Los ingredientes traídos de otras latitudes y meridianos en unidades separadas, fueron reunidos aquí bajo la receta custodiada en la memoria de los maestros cerveceros europeos. Ellos transportaron sus semillas en los bolsillos, y la tierra y el agua les otorgaron nuevas características a su germinación: aparecieron otras cebadas, otros amargores. Tras juntarlos de nuevo lograron una bebida casi teletransportada al pequeño valle perdido. Así nace nuestra Lambic. Malteada, molida, macerada en la fábrica, pero fermentada por las condiciones territoriales de esta rinconada.

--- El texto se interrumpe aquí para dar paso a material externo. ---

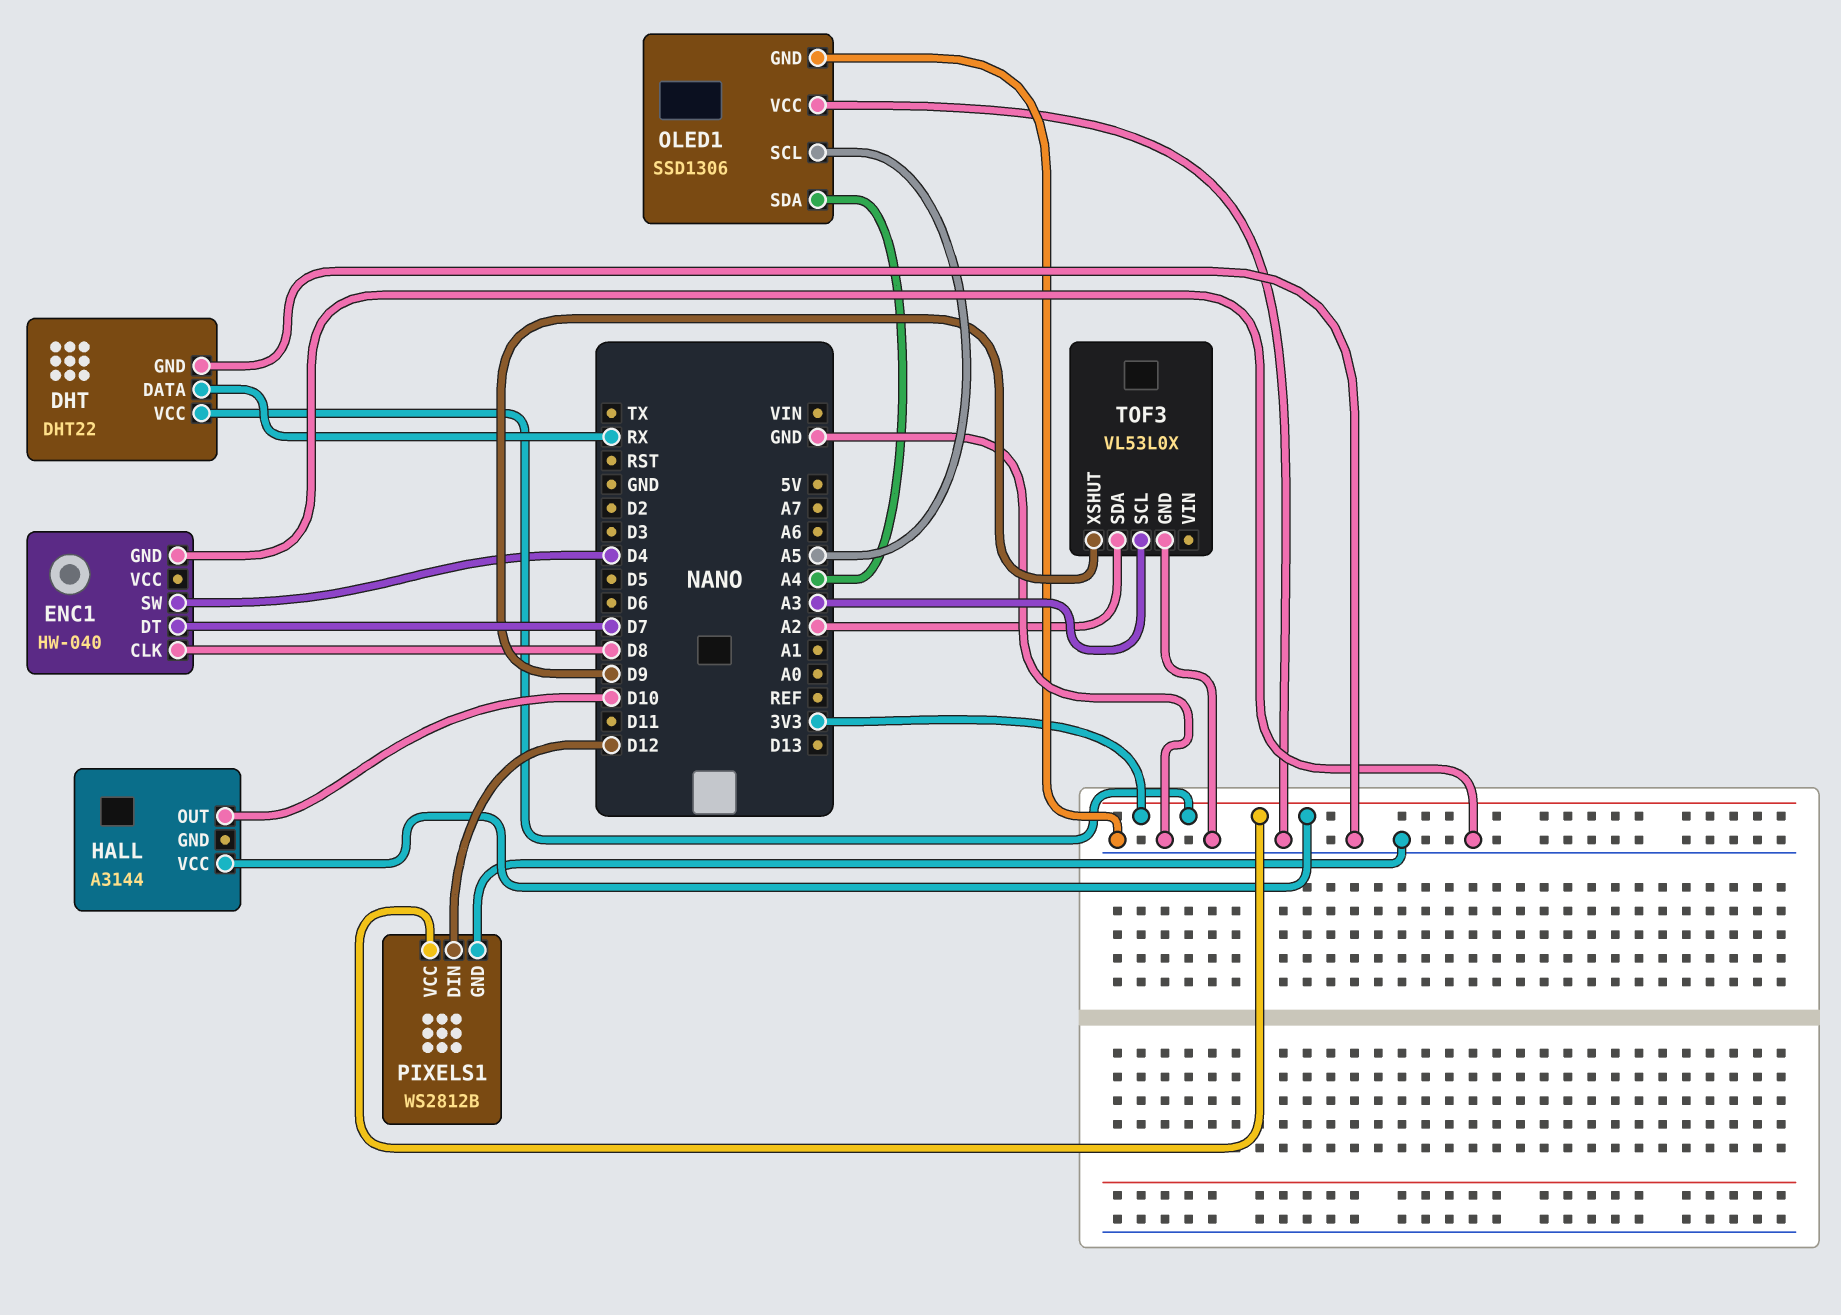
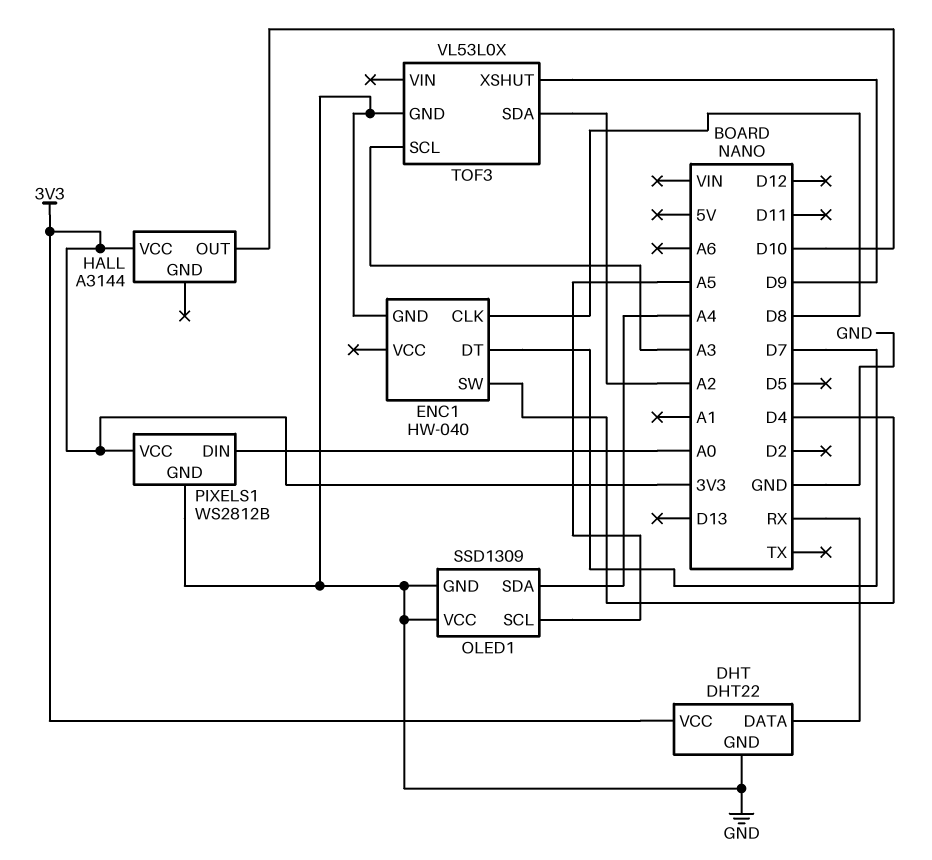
OLED1: SSD1306 -> SSD1309
PIXELS1 pin DIN: D12 -> A0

El edificio de la CCU de Limache, de seis o siete pisos con sus ductos de colores, torres, veletas y chimeneas, fondos de cobre y tambores giratorios, terraplenes y toboganes helicoidales, son solo la parte visible del proceso. Hay que mirar el total: las napas subterráneas unidas a través de pozos a la usina, el aire sofocante del verano con pequeñas partículas de tierra y semillas arremolinadas, la humedad de la tarde con diminutas dosis de sal decantando desde el mar hacia el interior, los aromas de los bosques de hoja dura, las pociones ultra diluidas de las yerbas medicinales que alfombran las laderas de los cerros… Todo esto y su gente, los Lima Che o gente de Lima, los de la quebrada de los Alvarado, los de la quebrada de los Escobares, los de Lliu Lliu… También los conventos, las casas de adobe de fachada corrida, la calle regada, el escondite vacacional de porteños y viñamarinas, las cuarenta horas de procesión a la Virgen, el canal Waddington que no alcanzó a llegar a Valparaíso, la línea del tren a Santiago, Quilpué, Villa Alemana, Peñablanca, el Niño Dios de las Palmas, la cuesta La Dormida, los manchones de palmas chilenas, el Rosario de piedras tacitas desde Las Cenizas a Catapilco donde se hacían rituales desconocidos, el pelícano sagrado de Quillota que apaciguó la sed de sus crías con su propia sangre, los muertos de Queronque… Cada uno de estos innumerables hechos son un pequeño condimento que subyace a los ingredientes de la maceración y fermentación del gran caldo de la cerveza limachina. Un poco de lúpulo, dos semanas de reposo en botellas oscuras y a disfrutarla.